GoPano’s 360-degree video technology was originally designed for the military and the aviation industry; the company has expanded its footprint, making 360-degree video available in the consumer space with products like the GoPano plus and the GoPano micro.

TIC360 founder Tim Conway shows off the JVC GY-HMQ10 4K camcorder to actress Stephanie Corneliussen on the set of the video. Photo by Allison Geddie

GoPano Plus uses a patented curved mirror that gathers light from all directions and reflects it into the lens of the camera. The “doughnut-shaped” video then shows everything in a 360-degree ring around the unit. On a computer or mobile device, the image is processed using specialized software into an interactive scene where the view is controlled by the viewer.
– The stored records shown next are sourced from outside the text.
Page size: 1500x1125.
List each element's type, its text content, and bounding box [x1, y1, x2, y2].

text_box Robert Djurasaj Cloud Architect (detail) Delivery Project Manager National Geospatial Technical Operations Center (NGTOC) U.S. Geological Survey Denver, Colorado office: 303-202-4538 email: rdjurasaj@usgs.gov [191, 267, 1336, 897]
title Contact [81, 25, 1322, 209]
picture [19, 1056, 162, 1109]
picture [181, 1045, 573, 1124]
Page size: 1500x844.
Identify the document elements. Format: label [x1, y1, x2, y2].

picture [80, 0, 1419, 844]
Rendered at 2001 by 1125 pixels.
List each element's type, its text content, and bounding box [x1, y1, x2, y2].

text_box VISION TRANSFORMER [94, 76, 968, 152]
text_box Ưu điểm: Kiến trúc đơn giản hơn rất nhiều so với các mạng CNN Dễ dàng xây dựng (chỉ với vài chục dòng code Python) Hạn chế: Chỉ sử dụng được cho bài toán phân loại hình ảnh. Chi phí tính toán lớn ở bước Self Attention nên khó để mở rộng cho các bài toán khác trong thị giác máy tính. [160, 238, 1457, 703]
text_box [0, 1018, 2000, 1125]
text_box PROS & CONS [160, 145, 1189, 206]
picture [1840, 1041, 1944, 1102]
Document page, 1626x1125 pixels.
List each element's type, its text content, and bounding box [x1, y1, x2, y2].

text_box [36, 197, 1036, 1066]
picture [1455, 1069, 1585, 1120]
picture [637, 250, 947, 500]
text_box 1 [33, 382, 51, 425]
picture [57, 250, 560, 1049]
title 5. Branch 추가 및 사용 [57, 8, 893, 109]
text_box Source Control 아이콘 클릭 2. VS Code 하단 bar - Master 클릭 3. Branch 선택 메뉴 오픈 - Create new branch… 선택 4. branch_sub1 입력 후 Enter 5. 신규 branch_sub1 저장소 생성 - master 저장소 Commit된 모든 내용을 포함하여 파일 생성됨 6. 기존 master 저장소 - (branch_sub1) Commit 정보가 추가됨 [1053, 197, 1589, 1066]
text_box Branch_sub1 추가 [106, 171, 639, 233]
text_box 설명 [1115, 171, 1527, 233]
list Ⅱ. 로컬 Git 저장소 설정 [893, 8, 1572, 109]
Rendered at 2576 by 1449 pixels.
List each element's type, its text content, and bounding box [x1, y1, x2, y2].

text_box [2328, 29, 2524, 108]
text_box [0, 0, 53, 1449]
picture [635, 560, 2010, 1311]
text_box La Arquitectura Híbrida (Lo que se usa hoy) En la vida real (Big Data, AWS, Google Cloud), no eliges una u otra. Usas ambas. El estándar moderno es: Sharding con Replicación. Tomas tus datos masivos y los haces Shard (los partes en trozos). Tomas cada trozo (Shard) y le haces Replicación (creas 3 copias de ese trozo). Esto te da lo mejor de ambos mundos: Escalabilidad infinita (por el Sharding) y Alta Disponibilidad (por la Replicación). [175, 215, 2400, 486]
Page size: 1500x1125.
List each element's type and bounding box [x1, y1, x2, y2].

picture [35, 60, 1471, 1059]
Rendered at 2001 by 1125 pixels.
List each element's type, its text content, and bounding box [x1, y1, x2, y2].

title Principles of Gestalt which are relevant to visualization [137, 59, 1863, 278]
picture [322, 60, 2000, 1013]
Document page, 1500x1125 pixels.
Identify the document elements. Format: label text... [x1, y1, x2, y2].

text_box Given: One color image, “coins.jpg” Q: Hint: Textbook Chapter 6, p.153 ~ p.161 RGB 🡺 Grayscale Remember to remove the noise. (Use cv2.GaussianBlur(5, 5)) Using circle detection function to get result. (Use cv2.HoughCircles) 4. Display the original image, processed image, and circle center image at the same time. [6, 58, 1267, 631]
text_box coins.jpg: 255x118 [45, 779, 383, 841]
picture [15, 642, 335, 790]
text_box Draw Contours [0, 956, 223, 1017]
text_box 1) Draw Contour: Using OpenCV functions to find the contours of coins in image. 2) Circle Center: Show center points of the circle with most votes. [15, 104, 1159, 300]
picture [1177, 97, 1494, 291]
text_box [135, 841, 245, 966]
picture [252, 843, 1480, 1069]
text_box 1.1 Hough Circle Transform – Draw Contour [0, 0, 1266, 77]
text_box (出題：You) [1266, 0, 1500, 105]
TIC360 used GoPano’s proprietary VideoWarp Director software for Mac to import the 4K video from JVC’s Clip Manager software, then created a single, 360-degree Apple ProRes file for editing in Final Cut Pro.

“JVC’s 4K camcorder provides so much additional resolution that the final product offers much higher quality and resolution than something shot using an HD camera,” says Amey Kanade, product manager for GoPano. “The end result is much clearer and more natural when you shoot with the GY-HMQ10.”

According to Kanade, the interactive nature of 360-degree videos encourages multiple viewings.

Conway, who’s been shooting 360-degree videos with a variety of cameras and technologies since 2007, says his company is working to develop 360-degree videos for new markets including broadcast, high-end online media and live streaming. “The best result I have had so far has been with the JVC 4K camera,” he adds, “and it’s what I plan to use going forward.”